Shepard Smith appears on The Fox News Deck before his “Shepard Smith Reporting” program in January 2017, in New York. CNBC is canceling Smith’s nightly newscast after two years, with its new president saying he wanted to focus on the network’s core strength of business news, announced today. Smith landed at CNBC after abruptly leaving Fox News Channel in 2019.

NEW YORK >> CNBC is canceling Shepard Smith’s nightly newscast after two years, with its new president saying he wanted to focus on the network’s core strength of business news.

Smith, who is leaving the network, will have his last telecast sometime later this month. He did not have any immediate comment.

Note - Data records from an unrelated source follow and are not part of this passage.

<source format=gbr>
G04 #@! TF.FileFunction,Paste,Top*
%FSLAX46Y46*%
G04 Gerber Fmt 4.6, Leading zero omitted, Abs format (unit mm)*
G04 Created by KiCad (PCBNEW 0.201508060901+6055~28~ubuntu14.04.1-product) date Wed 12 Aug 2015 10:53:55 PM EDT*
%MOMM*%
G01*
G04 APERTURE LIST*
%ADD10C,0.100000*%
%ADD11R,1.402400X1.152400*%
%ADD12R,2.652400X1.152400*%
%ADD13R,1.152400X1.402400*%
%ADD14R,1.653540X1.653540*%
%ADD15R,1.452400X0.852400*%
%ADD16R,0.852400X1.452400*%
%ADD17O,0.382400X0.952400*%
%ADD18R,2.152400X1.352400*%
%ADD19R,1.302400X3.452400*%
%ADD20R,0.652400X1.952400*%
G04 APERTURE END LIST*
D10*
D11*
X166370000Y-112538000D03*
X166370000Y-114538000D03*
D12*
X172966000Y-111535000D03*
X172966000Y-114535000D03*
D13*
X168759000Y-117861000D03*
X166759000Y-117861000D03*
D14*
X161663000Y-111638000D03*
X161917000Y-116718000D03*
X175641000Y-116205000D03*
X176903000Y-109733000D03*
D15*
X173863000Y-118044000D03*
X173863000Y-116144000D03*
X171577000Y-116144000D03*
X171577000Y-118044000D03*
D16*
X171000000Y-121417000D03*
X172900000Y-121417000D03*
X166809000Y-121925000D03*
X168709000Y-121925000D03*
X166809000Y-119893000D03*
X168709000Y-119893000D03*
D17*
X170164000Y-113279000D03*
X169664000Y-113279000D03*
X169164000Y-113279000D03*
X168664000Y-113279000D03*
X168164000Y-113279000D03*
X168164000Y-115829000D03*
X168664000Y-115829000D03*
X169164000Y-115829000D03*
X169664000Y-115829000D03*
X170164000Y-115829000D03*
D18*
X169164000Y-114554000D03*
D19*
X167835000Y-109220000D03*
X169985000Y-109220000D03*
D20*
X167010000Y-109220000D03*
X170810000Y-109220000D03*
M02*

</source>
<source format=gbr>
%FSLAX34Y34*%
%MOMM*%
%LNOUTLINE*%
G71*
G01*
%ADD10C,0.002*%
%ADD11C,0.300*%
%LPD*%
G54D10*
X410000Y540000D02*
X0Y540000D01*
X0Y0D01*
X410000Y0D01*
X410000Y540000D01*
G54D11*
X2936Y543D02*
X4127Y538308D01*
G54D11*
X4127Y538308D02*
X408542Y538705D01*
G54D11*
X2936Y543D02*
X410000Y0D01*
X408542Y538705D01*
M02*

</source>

Smith landed at CNBC after abruptly leaving Fox News Channel in 2019, establishing a general interest news show that aired at 7 p.m. Eastern on weeknights.

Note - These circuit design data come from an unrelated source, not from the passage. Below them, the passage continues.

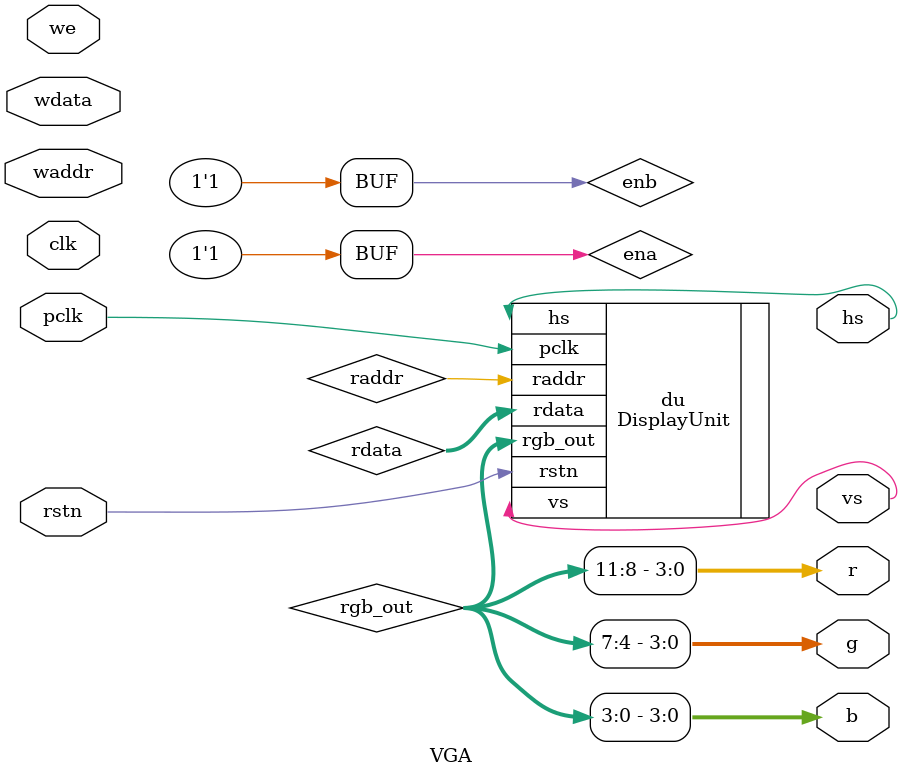
<source format=v>
module VGA #(
    parameter H_LENGTH   = 200,
    parameter V_LENGTH   = 150,
    parameter ADDR_WIDTH = 15
) (
    input [14 : 0] waddr,  // 写地址，修改位宽为15位
    input [11 : 0] wdata,  // 写数据，修改位宽为12位(RGB444)
    input [ 0 : 0] we,     // 写使能
    input [ 0 : 0] clk,
    input pclk,
    input [ 0 : 0] rstn,   // 复位信号,低有效

    // output [ADDR_WIDTH-1:0] raddr,  // 读地址
    output [0 : 0] hs,  // 水平显示同步
    output [0 : 0] vs,  // 垂直显示同步
    output [3 : 0] r,
    output [3 : 0] g,
    output [3 : 0] b
);

  //   wire        pclk;
  //   wire        locked;

  // 添加缺失的信号定义
  reg         ena = 1'b1;  // 端口A使能信号
  reg         enb = 1'b1;  // 端口B使能信号

  wire [11:0] rdata;  // 读出的数据
  wire [11:0] rgb_out;  // RGB输出信号

  // RGB输出逻辑
  assign r = rgb_out[11:8];
  assign g = rgb_out[7:4];
  assign b = rgb_out[3:0];

//   vram_bram vram_inst (
//       .clka (clk),
//       .ena  (ena),
//       .wea  (we),
//       .addra(waddr),
//       .dina (wdata),
//       .douta(),
//       .clkb (pclk),
//       .enb  (enb),
//       .web  (1'b0),
//       .addrb(raddr),
//       .dinb (12'b0),
//       .doutb(rdata)
//   );

  DisplayUnit #(
      .ADDR_WIDTH(ADDR_WIDTH),
      .H_LENGTH  (H_LENGTH),
      .V_LENGTH  (V_LENGTH)
  ) du (
      .rstn(rstn),
      .pclk(pclk),
      .rdata(rdata),
      .hs(hs),
      .vs(vs),
      .raddr(raddr),
      .rgb_out(rgb_out)
  );

endmodule

</source>
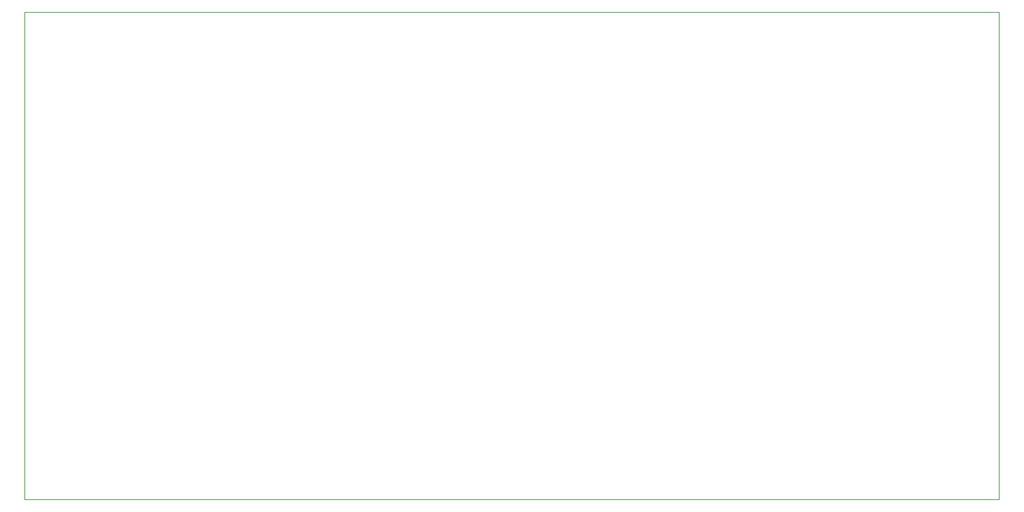
<source format=gbr>
G04 #@! TF.GenerationSoftware,KiCad,Pcbnew,5.1.2-f72e74a~84~ubuntu16.04.1*
G04 #@! TF.CreationDate,2019-05-07T21:52:54+05:30*
G04 #@! TF.ProjectId,MasterPcb,4d617374-6572-4506-9362-2e6b69636164,rev?*
G04 #@! TF.SameCoordinates,Original*
G04 #@! TF.FileFunction,Profile,NP*
%FSLAX46Y46*%
G04 Gerber Fmt 4.6, Leading zero omitted, Abs format (unit mm)*
G04 Created by KiCad (PCBNEW 5.1.2-f72e74a~84~ubuntu16.04.1) date 2019-05-07 21:52:54*
%MOMM*%
%LPD*%
G04 APERTURE LIST*
%ADD10C,0.150000*%
G04 APERTURE END LIST*
D10*
X21336000Y-140574000D02*
X261336000Y-140574000D01*
X261336000Y-20574000D02*
X261336000Y-140574000D01*
X21336000Y-20574000D02*
X21336000Y-140574000D01*
X21336000Y-20574000D02*
X261336000Y-20574000D01*
M02*

</source>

CNBC said Smith’s show attracted the richest audience of any evening program on cable news — usually a huge selling point. But there clearly weren’t enough viewers.

His show has averaged 222,000 viewers this year, down slightly from 2021, the Nielsen company said. For the last three months of 2020, “The News with Shepard Smith” had 280,000 viewers.

By contrast, Fox News’ Jesse Watters had 3.4 million viewers in the same time slot on Tuesday and MSNBC’s Joy Reid had 1.3 million, Nielsen said.

Smith was lured to CNBC by previous chief executive Mark Hoffman. But Hoffman was replaced in September by KC Sullivan, who announced Smith’s exit in a memo to staff today.

“I believe we must prioritize and focus on our core strengths of business news and personal finance,” Sullivan wrote.

He said a business news show will launch in the same time period early next year, but offered no other details.

The CNBC chief said that “at a time when misinformation and disinformation is rampant, ‘The News’ succeeded in providing audiences with the clearest understanding of the facts.”

Smith worked at Fox from its inception in 1996 until 2019, quitting after a run-in with Fox’s ascendant opinion host, Tucker Carlson. For several years he had anchored a 7 p.m. show on Fox, but it had been moved to the afternoon.